■ Activities
A) Reproduce the gardening passage starting at "These reports have" and ending at "my seed trays.", swapping "seeds" for "bulbs".
B) Summarize the gardening passage in two sentences.

■ Given passage
Start of Block

February already. I’m not so rash as to think we have put the worst of the winter behind us but it is true that February brings clear signs that winter is slowly beginning to give way to spring. I’m hearing reports, from the south-west of England and even from the west coast of Scotland, of Eranthis hyemalis (winter aconite), Galanthus nivalis (snowdrop) and Narcissus spp. (daffodil) all coming into flower, the last in only a very few locations it is true.
These reports have been enough to set me thinking about my own garden planting for this year. At this time, I should be starting to think about starting some seeds but, with no guarantee that this summer will be an improvement on the last few, I’m finding myself reluctant to put in the effort of tending seeds for the next three months in case, as last year, the plants I produce never mature once planted out in the garden.
There’s only really three plants that I want to have; Hyoscyamus niger (black henbane), Nicotiana sylvestris (tobacco) and Ricinus communis (castor oil plant). I still have seeds for all of them left over from last year so I could set to and prepare my seed trays.

End of Block

■ Stored data
Start of Block

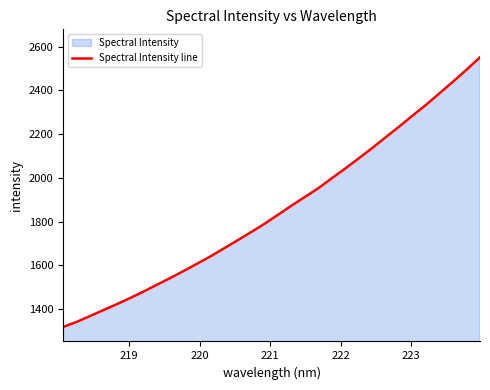

What is the average value?

1855.3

End of Block

■ Your responses
A)
These reports have been enough to set me thinking about my own garden planting for this year. At this time, I should be starting to think about starting some bulbs but, with no guarantee that this summer will be an improvement on the last few, I’m finding myself reluctant to put in the effort of tending bulbs for the next three months in case, as last year, the plants I produce never mature once planted out in the garden.
There’s only really three plants that I want to have; Hyoscyamus niger (black henbane), Nicotiana sylvestris (tobacco) and Ricinus communis (castor oil plant). I still have bulbs for all of them left over from last year so I could set to and prepare my seed trays.

B) February has brought reports of winter aconite, snowdrops and daffodils flowering in south-west England and on the west coast of Scotland, which has set the writer thinking about this year's garden planting. The writer wants only black henbane, tobacco and castor oil plant and has seeds left from last year, but without any assurance of a better summer, the writer hesitates to spend three months tending seedlings that may never mature.